Are you having sleepless nights, lacking in confidence, stressed, depressed, out of shape and often out of breath? You have all these signs because you are not fit. When you are fit, you feel lighter on your feet, you gain self-confidence and you are less prone to illness and disease.
Being fit is synonymous with physical and mental well-being. Those who exercise regularly have more stamina and strength than those who don’t exercise. For example athletes back from injury cannot perform at the same level as their colleagues that are performing regularly and injury free. Also being fit equips you to handle life’s daily stress better. For example you may notice that between two workers in a multi-storey building who took the stairs to come to work that one may enter the office apartment with swag, while the other worker is out of breath after the climb. The former is fit and can perform well under stress while the latter is not fit. However despite the fact that we all know the benefits of fitness, most of us fail to engage in activities that make or keep us fit. This is as a result of the usual excuses: lack of time, energy, enthusiasm and self-confidence. Do not be discouraged because becoming fit is not as difficult and time consuming as it may appear to be. You will discover that it is easy and fun.

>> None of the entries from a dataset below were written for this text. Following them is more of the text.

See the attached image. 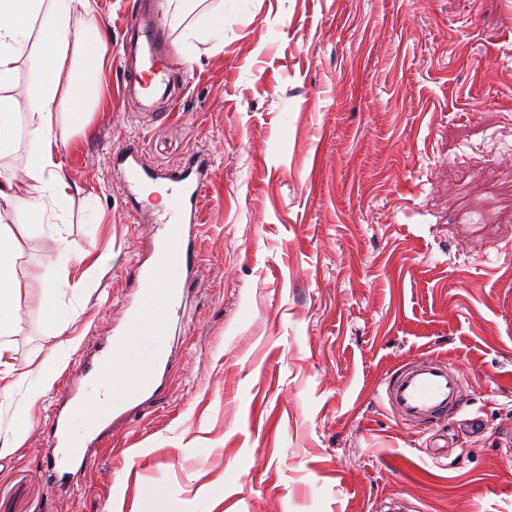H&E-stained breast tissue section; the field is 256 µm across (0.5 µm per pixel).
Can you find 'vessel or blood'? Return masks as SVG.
<instances>
[{
  "label": "vessel or blood",
  "instance_id": "obj_1",
  "mask_svg": "<svg viewBox=\"0 0 512 512\" xmlns=\"http://www.w3.org/2000/svg\"><path fill=\"white\" fill-rule=\"evenodd\" d=\"M129 32L145 39L148 72L122 67V84L132 91L142 78L162 82L169 51L168 37L149 16L138 13L128 20ZM112 163L120 175L119 189H132L162 183L168 195L167 206L157 214L162 235L149 264L137 278V300L128 311L124 325L112 336V349L102 354L93 375L111 373L112 397L98 408H90L84 395L72 393L60 424L56 450L46 466L62 483H76L92 464L90 439L114 414L136 407L138 401L157 391L158 368L167 358L170 317L180 301L182 283L190 273L194 249L187 235L200 223L202 202L211 182L212 169L207 156L172 169L147 166L138 149L113 154ZM125 357L128 371L110 372L111 359ZM459 379L447 363L439 360H412L403 364L380 383L379 399L400 420L421 424L454 409ZM80 421L82 432H73L71 421Z\"/></svg>",
  "mask_w": 512,
  "mask_h": 512
}]
</instances>
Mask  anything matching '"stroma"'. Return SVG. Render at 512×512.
Instances as JSON below:
<instances>
[{
	"label": "stroma",
	"instance_id": "1",
	"mask_svg": "<svg viewBox=\"0 0 512 512\" xmlns=\"http://www.w3.org/2000/svg\"><path fill=\"white\" fill-rule=\"evenodd\" d=\"M138 0H91L109 30L111 105L71 138L66 212L39 200L15 273L27 290L0 400V512H512V0H224V43L168 30L173 87L122 96ZM166 169L197 153L212 179L196 274L171 325L158 400L113 418L77 489L45 456L83 363L135 299L157 240L151 203L117 187L112 153ZM111 249L57 291L66 345L38 308L55 239ZM447 362L488 428L407 425L380 379ZM47 365L51 388L28 402ZM446 446L433 463L427 439Z\"/></svg>",
	"mask_w": 512,
	"mask_h": 512
}]
</instances>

What is regarded as fitness depends on the individual needs. A weight lifter is fit for the activity of weight lifting. A long distance runner should not be compared with a tennis player in fitness. There is nothing like a standard fitness everybody should aspire to. It depends on your goals. You may decide that you want to be fit to participate in the next London marathon while another person may decide to lose weight and gain self-esteem. But there should be a minimum level of exercise required to gain fitness. For exercise to be an aid to fitness, it should improve your body metabolism, boost your cardiovascular and respiratory systems. As a result your blood pressure is lower, you can breathe deeper and feel better about yourself and have more energy reserve. For all these to happen you have to set your fitness goals and stick to it, monitor it frequently to correct yourself when you waver.

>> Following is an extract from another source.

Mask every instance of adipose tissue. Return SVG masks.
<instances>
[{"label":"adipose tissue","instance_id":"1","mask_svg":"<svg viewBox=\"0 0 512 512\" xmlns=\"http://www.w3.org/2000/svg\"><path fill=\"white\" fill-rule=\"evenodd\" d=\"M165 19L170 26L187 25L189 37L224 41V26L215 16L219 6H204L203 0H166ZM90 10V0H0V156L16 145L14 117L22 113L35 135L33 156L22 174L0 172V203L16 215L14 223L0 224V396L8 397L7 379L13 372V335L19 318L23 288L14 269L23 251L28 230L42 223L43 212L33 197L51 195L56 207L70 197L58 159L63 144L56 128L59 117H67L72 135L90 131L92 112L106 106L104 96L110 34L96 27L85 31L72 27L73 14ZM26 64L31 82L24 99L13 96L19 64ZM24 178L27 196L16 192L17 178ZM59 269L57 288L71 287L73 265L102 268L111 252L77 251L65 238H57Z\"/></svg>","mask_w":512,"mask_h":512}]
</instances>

Motivation is the key to success when you set goals. To achieve your goal you must have a motive that is important to you to give you the will to push on. An example of motive is your desire to wear that elegant dress your husband bought last valentine but which didn’t fit you because you have put on too much weight. In setting goals, let it be realistic: too high a goal and you are more likely to fail and give up, but if it is too low, it may not be enough of a challenge; you may feel unmotivated. Everything considered, a three-week fitness plan is ideal because it is not too long and if you persevere, you will soon see results. Because it is only natural to expect results after your hard work, the minimum amount of exercise you need to do to boost your fitness level is 20 minutes of vigorous exercise done three times a week.
With excuses and self-doubt out of the way you can reap the benefits of fitness if you exercise regularly at least three times a week for as little as 20 minutes a day. Set realistic goals and be consistent and very soon you will see and feel the results. Wish you luck.